The great revival of boxing came at the end of the period, but in 1908 there is an amusing reference to Jack Johnson who, after defeating Tommy Burns, had become very unpopular in New South Wales, but, according to the Daily Mail, found consolation for adverse criticism in reading Shakespeare, Milton and Bunyan. The statement was not thrown away on Punch, who, while welcoming the evidence that Jack Johnson was able to keep his temper sweet, observed that it would be sweeter still to know what Shakespeare, Milton and Bunyan thought of his devotion. On the eve of the War, as I have noted in the first chapter, the man in the street was thinking a good deal more about Carpentier than the Crown Prince Franz Ferdinand.
1
Josiah Tatnall, flag-officer of the East India Squadron in 1856.
2
Mr.

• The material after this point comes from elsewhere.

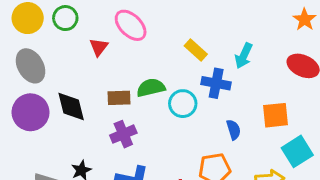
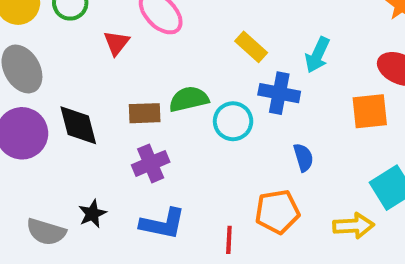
orange square: (276, 115) -> (370, 111), moved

James Falconer, the Liberal Member for Forfarshire, 1909-1918.
3
The present writer was at Bayreuth in the week before the War. After the declaration of war on Serbia by Austria and in view of its inevitable consequences, the Germans, in conversation and in their Press, were unanimous in "banking on" the neutrality of England on the ground of her domestic embarrassments in Ulster and the friendliness of the Liberal Government.
4
Mr. Herbert Gardner, President of the Board of Agriculture, afterwards Lord Burghclere.
5
"The Revolt against Authority." Fortnightly Review, November, 1921.
6
Charles Tyson Yerkes, the American financier who, after a chequered early life, became a railway magnate and took a leading part in organizing and financing the London electrical railways.
7
The author of this much-quoted phrase was said to have been an Eton boy, but I have been unable to trace his name or subsequent career.
8
The Botticelli joke in the same year was new. One man is afraid he made an ass of himself because, when asked if he liked Botticelli, he had said that he preferred Chianti, and his friend kindly explains that Botticelli is not a wine but a cheese.